▶ [Page extract]
# EN: at / in +  city



## braz

Hi there,

I was just wondering when to use "in" and "at" for city.

For example you'd say "I am living in Prague" which is okay for me, but I've recently seen some sentences like "He died at Quebec" or "Made at Montreal".

I guess you'd never say "he died at London" right?

Thanks
braz

*Moderator note:* Multiple threads have been merged to create this one.


----------



## greenie

None of the sentences you gave can be used with the preposition "at". All of these sentences would require "in".  I can't think of a case in which you would use "at" for a city.


----------



## bobepine

The only example that springs to mind is if the city name refers to something else, such as a battle, e.g. saying someone died at Waterloo.


----------



## wildan1

bobepine said:


> The only example that springs to mind is if the city name refers to something else, such as a battle, e.g. saying someone died at Waterloo.


 
Yes, but even that is elliptical:_ He died at (the battle of) Waterloo._ Otherwise, we would say _He died in Waterloo._

_in _is the only preposition for cities in English


----------



## Tresley

Hello Braz,

In British English 'AT' + _city name_ can mean:
Whilst you were AT a university in a named city (i.e. studying there) or Whilst you were working AT offices/factories etc in a named city.

For example:

"Whilst I was at Liverpool" (i.e. whilst I was studying at Liverpool University)

"Whilst I was at Manchester (i.e. whilst I was working at the Manchester office/factory etc)

'AT' + _city name_ assumes something else to clarify.

Perhaps your examples assume something else, to clarify.

I hope this helps.


----------



## Forero

"He died at Québec" could mean that he was travelling and died when he got to Québec.

Do you have any context for your "at" sentences?  We normally say "made in Montréal."


----------



## paul-ny

I'll pile on in agreement. "At" isn't for cities. I think that even  in England, the usage "at Manchester" has Manchester standing for the university and not the city. "Died at Quebec" would have to be short for "died at the battle of Quebec." I suppose you could say "his long walk took him from Toronto to Montreal and he died at Quebec," meaning that he died at the point of his walk where he was in Quebec, but that is quite a stretch. And it would still be correct to use "in" there.

▶ [Recorded data]
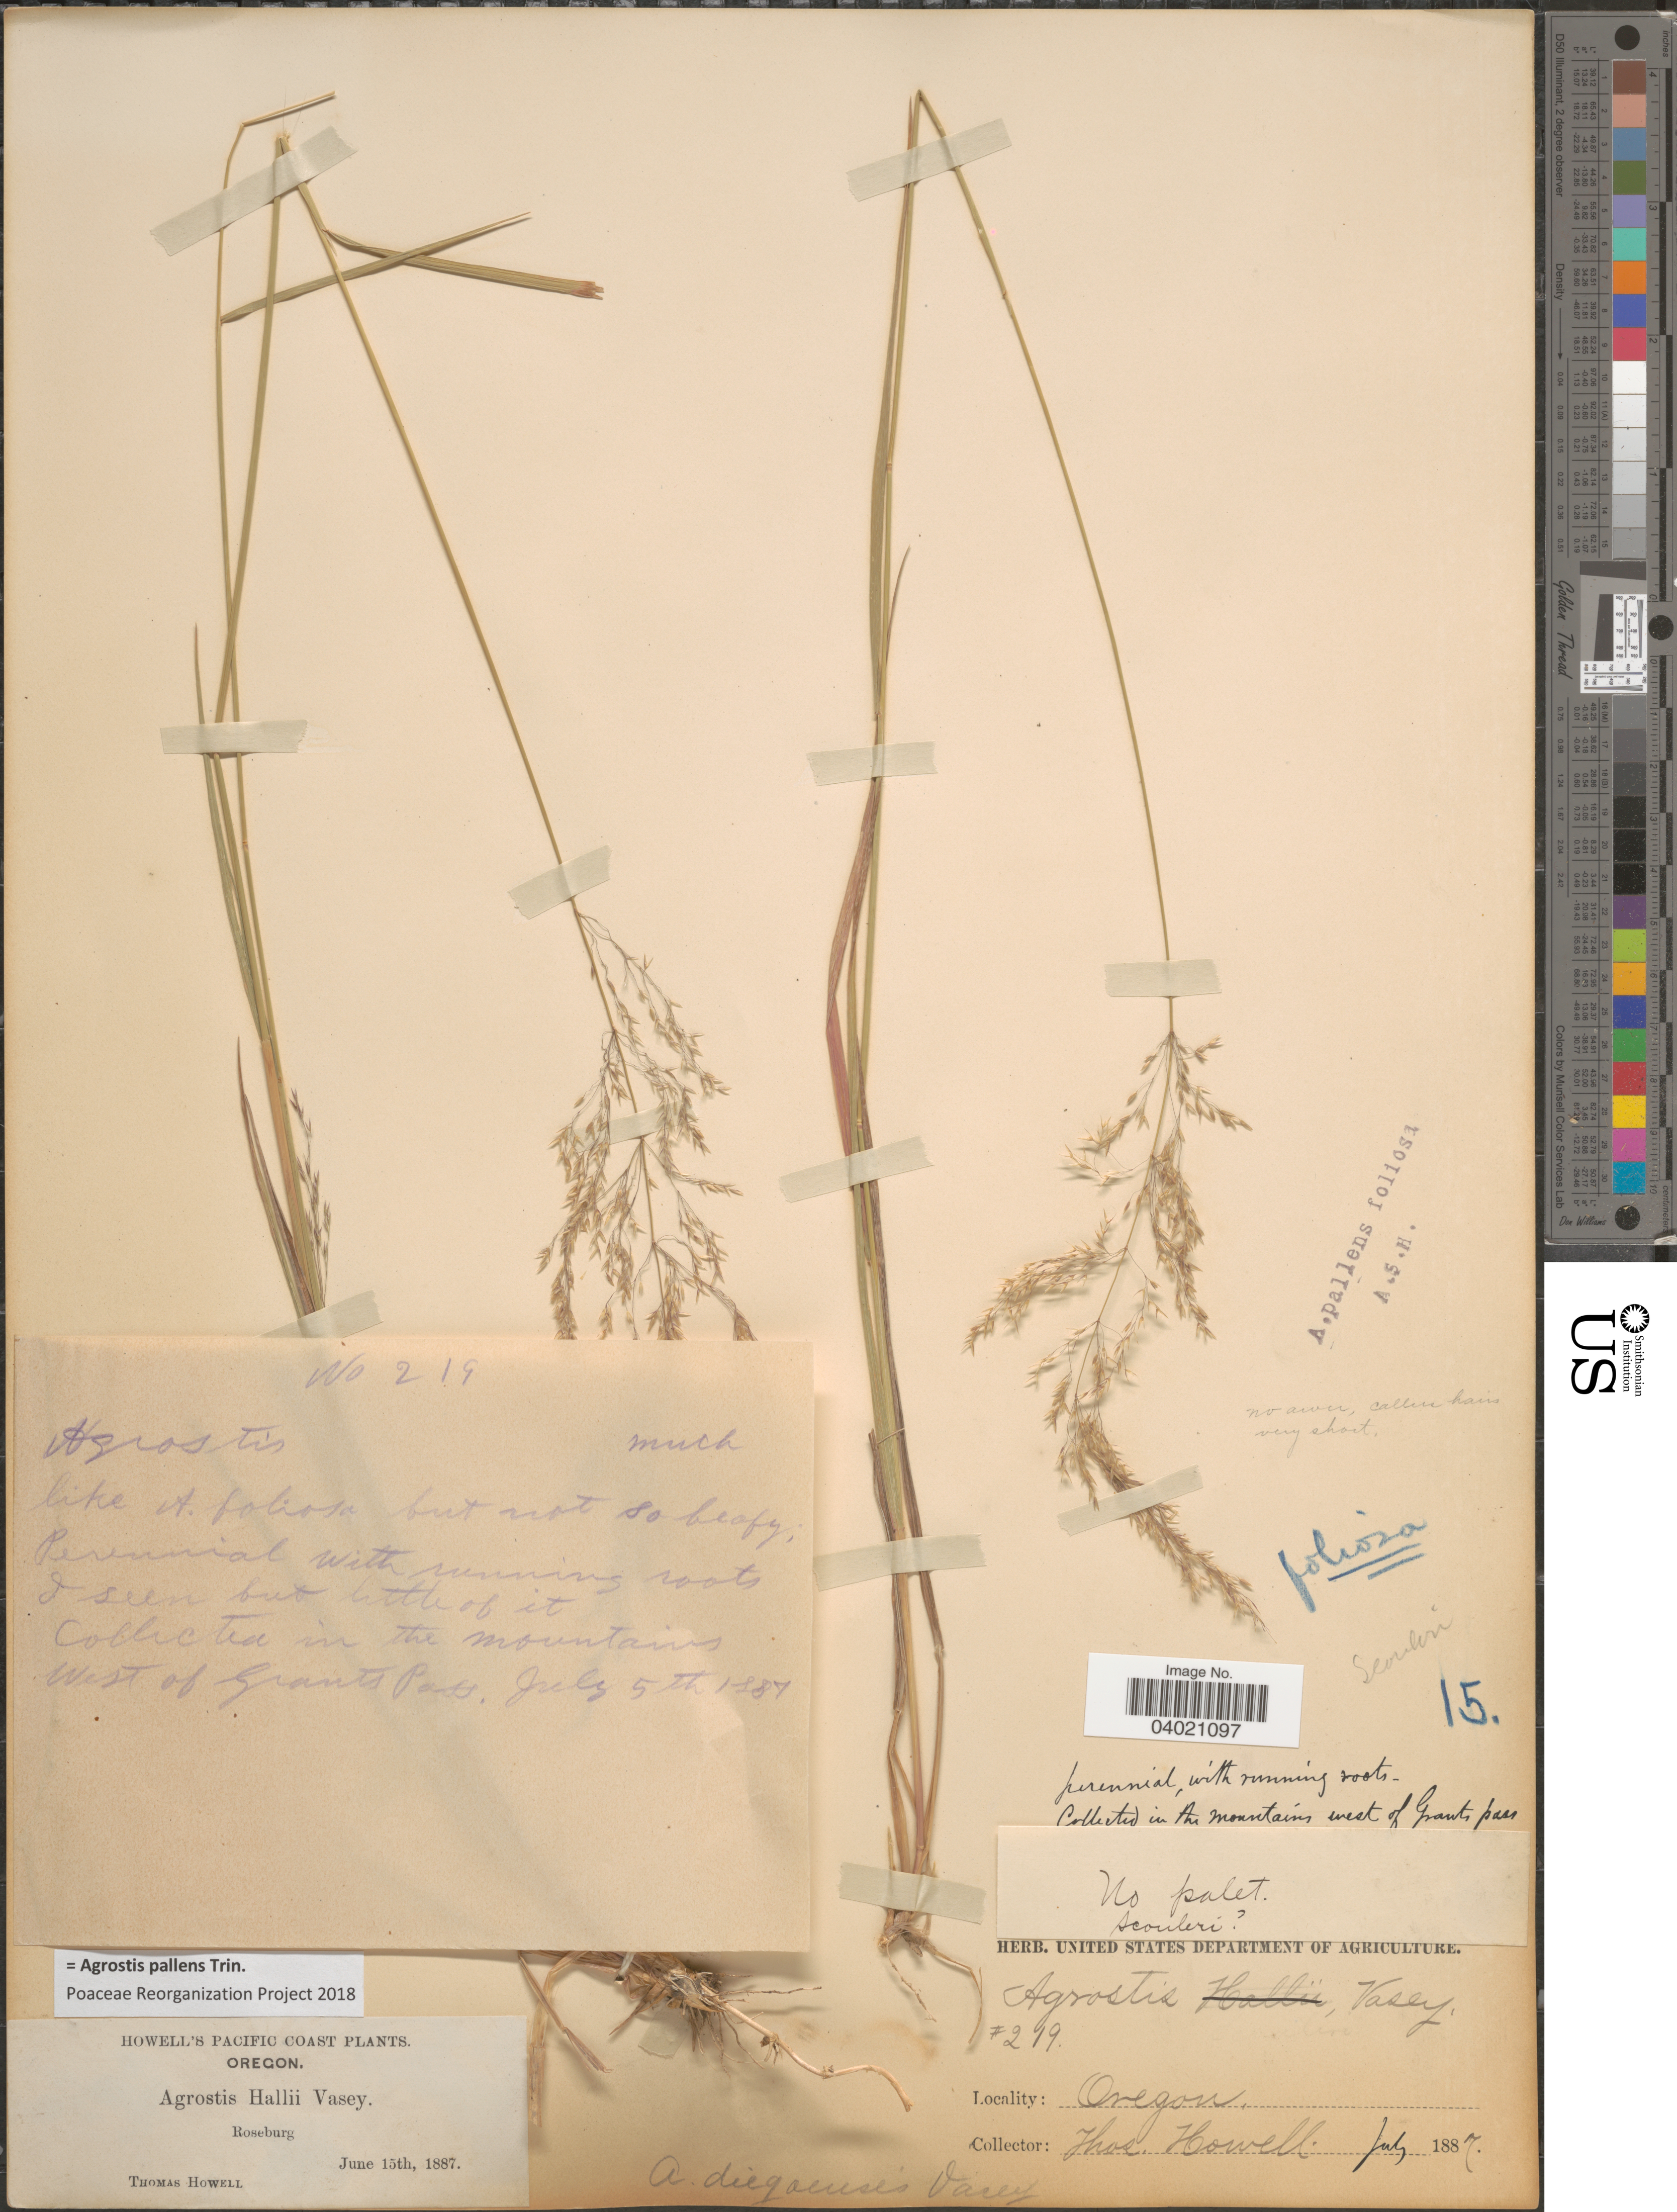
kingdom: Plantae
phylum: Tracheophyta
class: Liliopsida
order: Poales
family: Poaceae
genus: Agrostis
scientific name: Agrostis pallens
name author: Trin.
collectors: T. Howell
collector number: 219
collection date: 1887-06-15/1887-07-15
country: United States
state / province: Oregon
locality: Pacific Coast. Roseburg.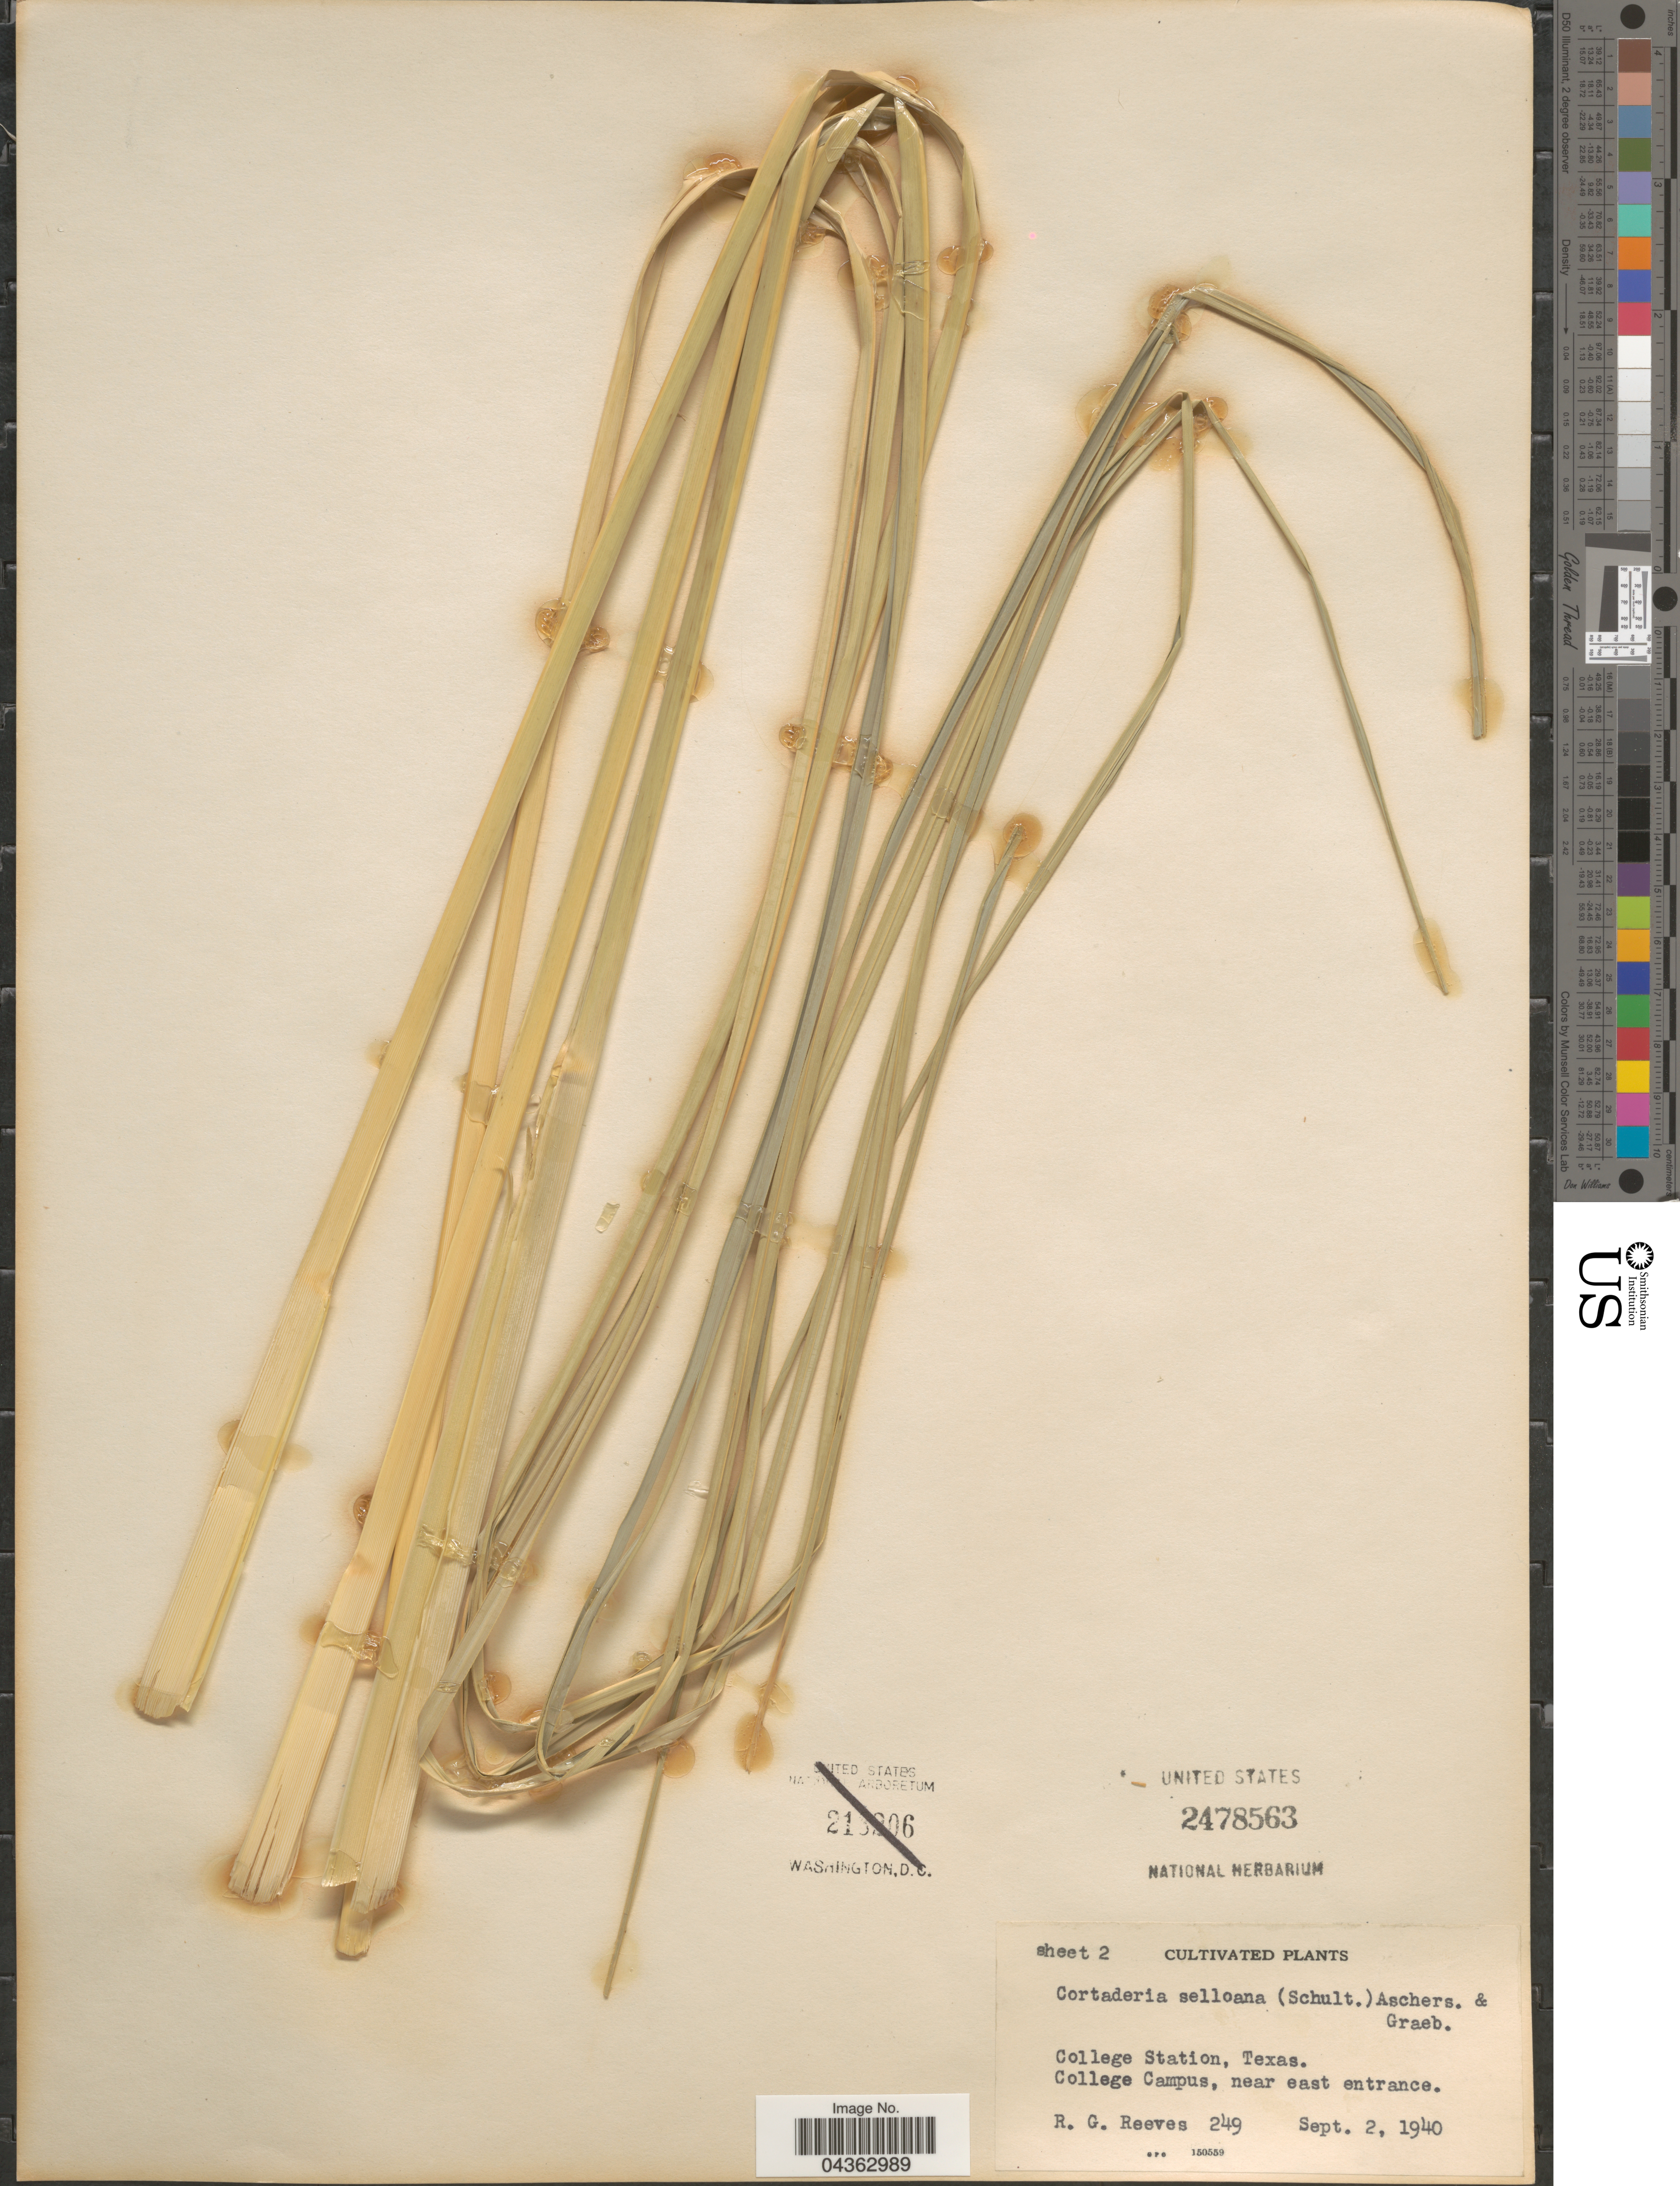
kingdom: Plantae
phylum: Tracheophyta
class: Liliopsida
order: Poales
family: Poaceae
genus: Cortaderia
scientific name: Cortaderia selloana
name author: (Schult. & Schult. f.) Asch. & Graebn.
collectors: R. G. Reeves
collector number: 249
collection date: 1940-09-02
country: United States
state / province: Texas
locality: College Station, College Campus, near east entrance.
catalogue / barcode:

▶ [Tasks]
1: Answer these questions from the forum thread on "at" and "in" with city names:
(a) Which city appears in braz's example "I am living in ..."?
(b) According to Tresley, what does "Whilst I was at Liverpool" mean in British English?
(c) Which battle does bobepine name as an example?
2: Resume the forum thread on "at" and "in" with city names, starting after its final post.
The records bear no relation to the forum thread on prepositions with city names.

▶ [Exercise answers]
1:
(a) Prague
(b) Whilst I was studying at Liverpool University
(c) Waterloo

2:
----------



## funnyhat

The only time I can think of using "at" is in a sports context: _Baltimore plays next at Chicago_.  But even there, the "Chicago" refers to the team and not the city.


----------



## Forero

If you go to a city, a park, or a hotel, you will arrive there at the city, the park, or the hotel.  You might also go in (into the city, park, or hotel), and then you would be in that city, park, or hotel.

For destinations and stops along a route we normally say _at_: meet me at the park, the Baltimore team plays next at the great city of Chicago, but we live and may die in the park or in the great city of Chicago.  And a traveler may die at Chicago.  Didn't President Harding die at San Francisco?

Hi, Braz.

Do you remember the context in which you saw "made at Montreal"?  It could be just a poor translation from French, but I can't say it has to be.


----------



## dasubergeek

The only AE usages I can think of for "at" + city would be:

sports teams (but even then it's standing in for "at the Chicago White Sox's home stadium")

train stations ("get off at Fullerton and take a number 43 bus"), though this stands for the station name and would be just as easily read as "get off at Times Square".

legal paperwork ("signed at Los Angeles before two witnesses known but unrelated to me, this eighth day of September two thousand eight") / university diplomas ("given at Los Angeles, this eighth day of September, year of our Lord two thousand eight").


----------



## Forero

_At_ is also used for events such as ceremonies, ballgames, world's fairs, etc., and the cities where they happen.

Back in the days when cities were small and far apart, "signed at Los Angeles" and "given at Los Angeles" would have been perfectly natural.  Besides, in this context, the preposition here mimics Spanish usage in the early days of Los Angeles, French usage in the early days of our legal system, and Latin usage in the early days of our educational system.


----------



## wildan1

Forero said:


> Back in the days when cities were small and far apart, "signed at Los Angeles" and "given at Los Angeles" would have been perfectly natural.


 
*Back in the days...* is the operative term for this. The usage of _at_ for a city is antiquated now, unless it is about sports games or train stops!


----------



## braz

Hi everyone,

Thanks very much for you answers... I am going to give you more context.

I saw "he died at Quebec" on an information billboard that is displayed in Quebec city and it was talking about the death of a guy during a battle.

Concerning "made at Montreal"; I saw that in my banker's office; there was this one degree hanging on the wall with this sentence at the end "Made at Montreal in June 2001".

Hope that helps,
cheers
braz


----------



## CapnPrep

There have been many discussions about this in English Only.
*Why ''at' instead of ''in''?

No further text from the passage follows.